◆ **Task description**:
Copy each of the following entries word for word, leaving out the pictures.

◆ **Data provided**:
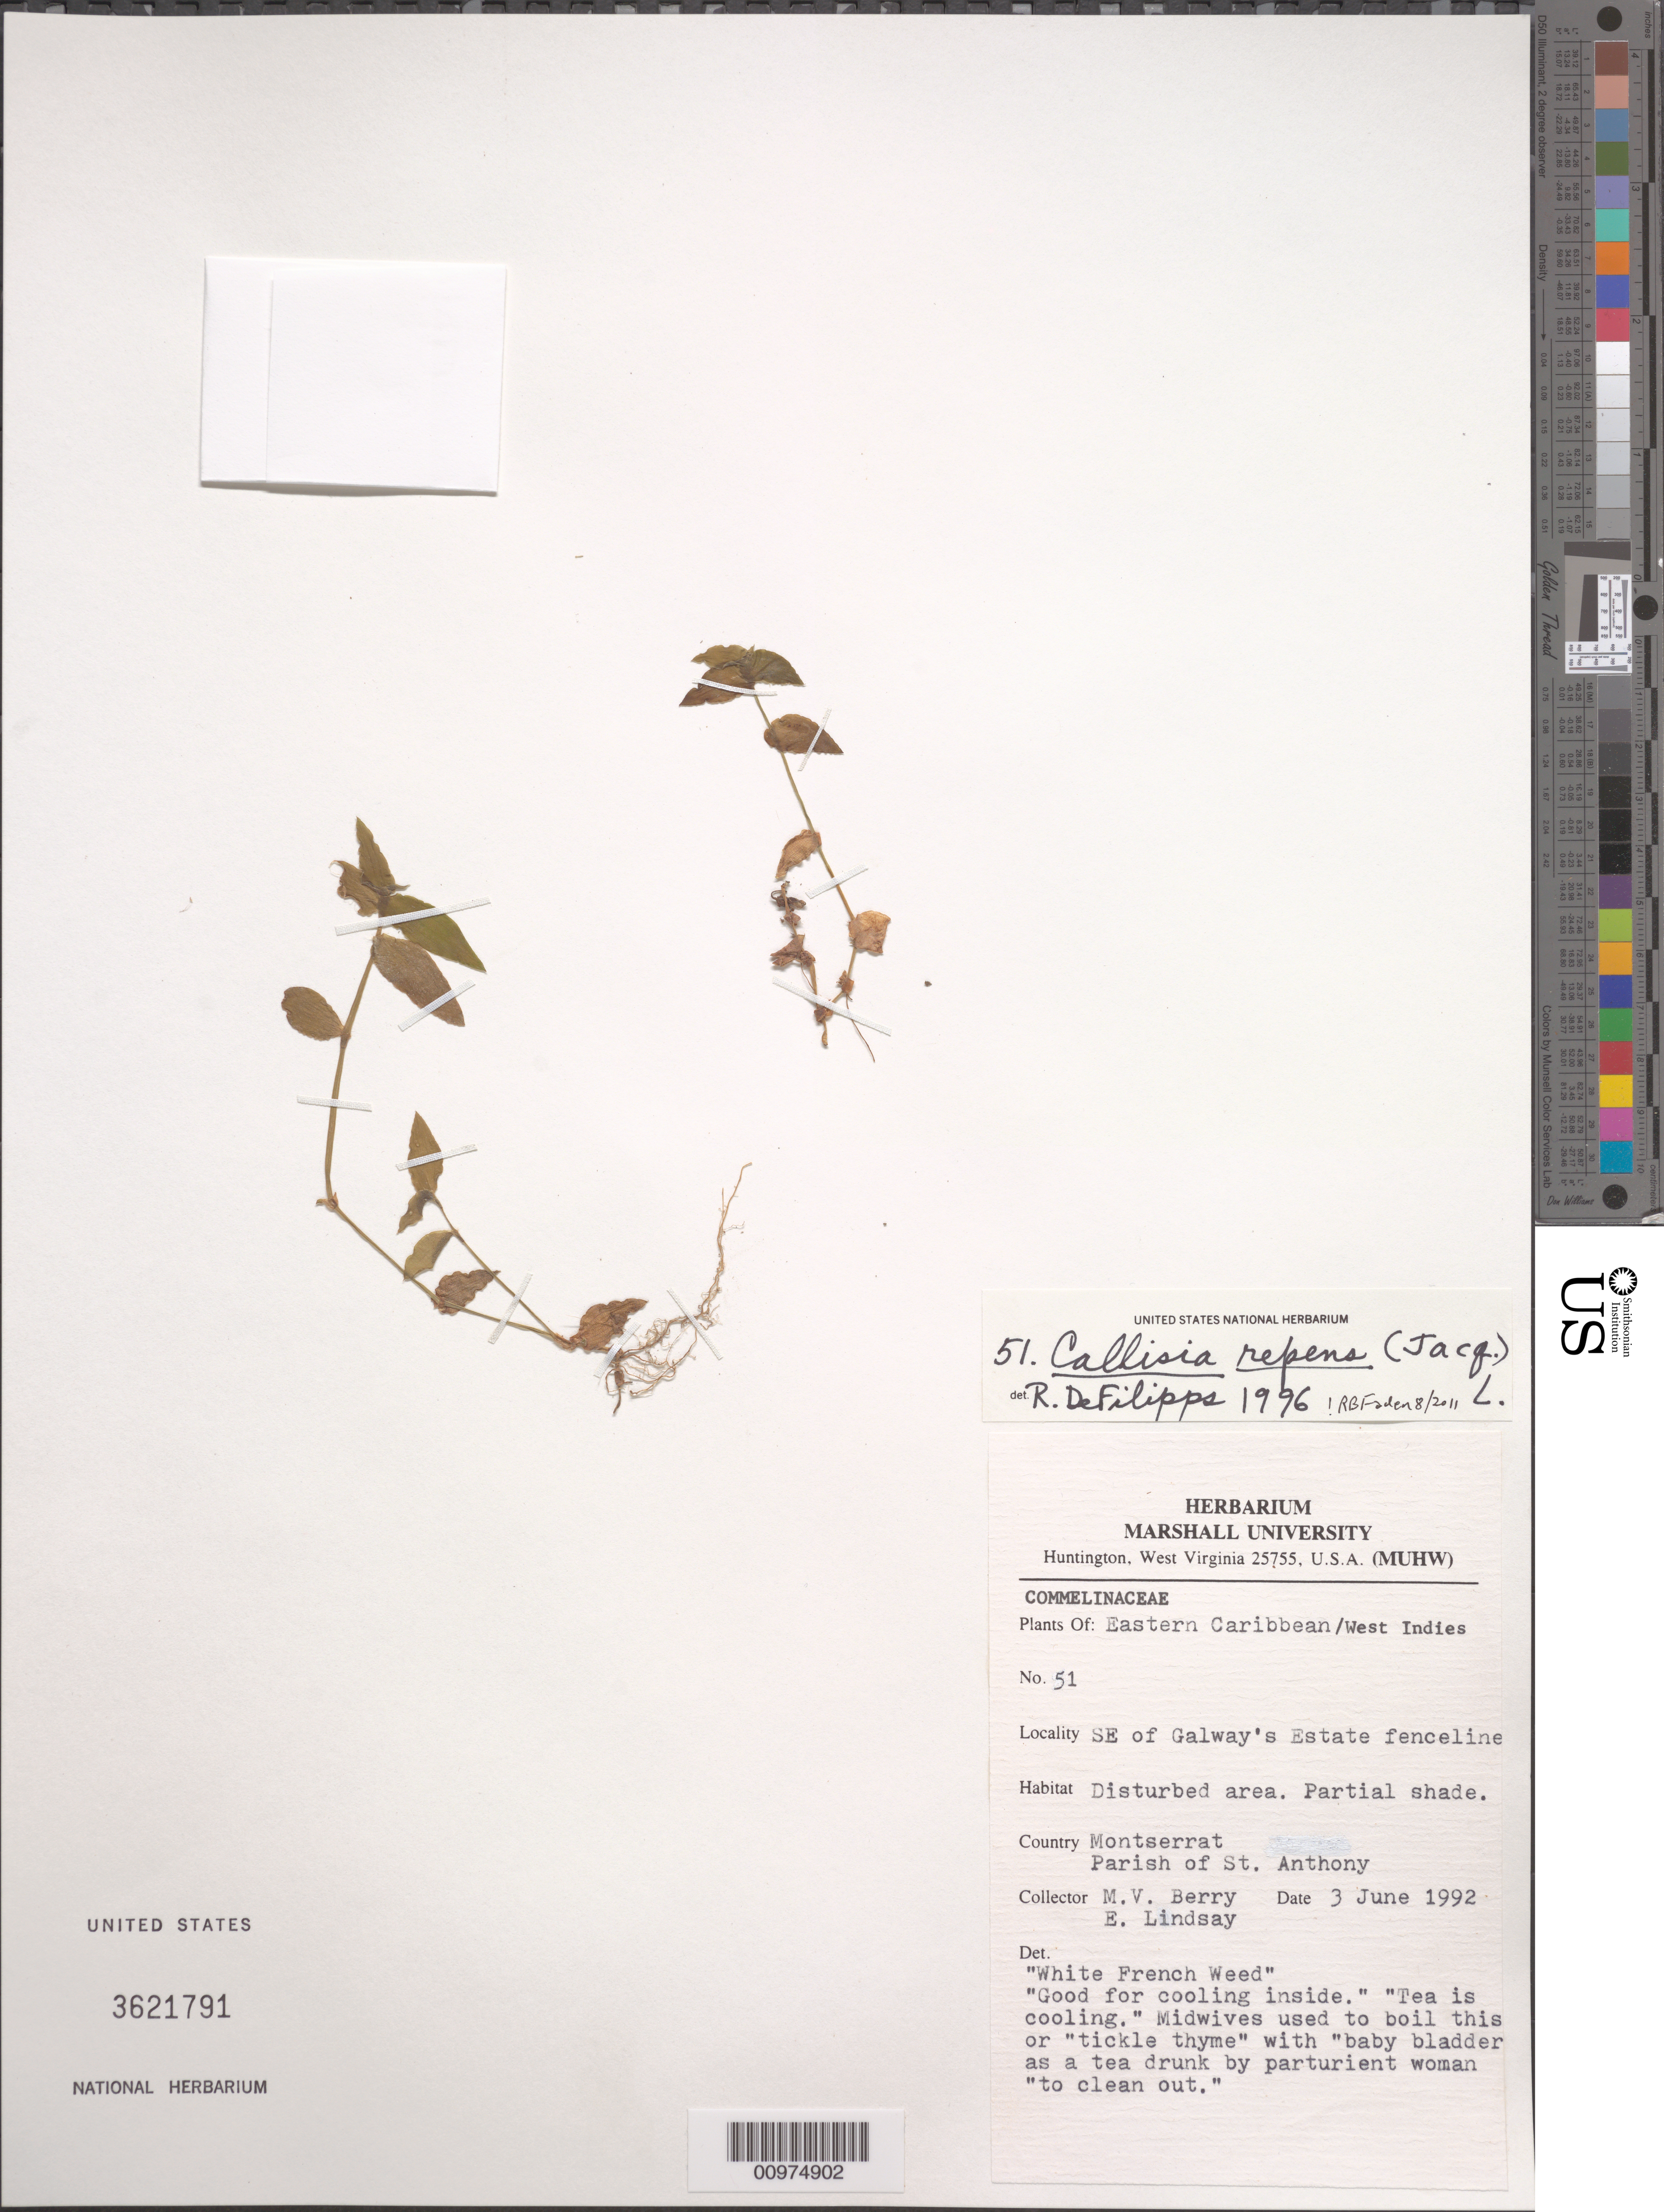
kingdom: Plantae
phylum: Tracheophyta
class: Liliopsida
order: Commelinales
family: Commelinaceae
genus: Callisia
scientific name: Callisia repens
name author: (Jacq.) L.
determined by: Faden, Robert B., (US), Smithsonian Institution - National Museum of Natural History (UNITED STATES)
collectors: M. Berry & E. Lindsay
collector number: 51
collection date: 1992-06-03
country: Montserrat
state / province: Saint Anthony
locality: SE of Galway's Estate fenceline.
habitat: Disturbed area. Partial shade.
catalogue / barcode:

◆ **Result below**:
kingdom: Plantae
phylum: Tracheophyta
class: Liliopsida
order: Commelinales
family: Commelinaceae
genus: Callisia
scientific name: Callisia repens
name author: (Jacq.) L.
determined by: Faden, Robert B., (US), Smithsonian Institution - National Museum of Natural History (UNITED STATES)
collectors: M. Berry & E. Lindsay
collector number: 51
collection date: 1992-06-03
country: Montserrat
state / province: Saint Anthony
locality: SE of Galway's Estate fenceline.
habitat: Disturbed area. Partial shade.
catalogue / barcode:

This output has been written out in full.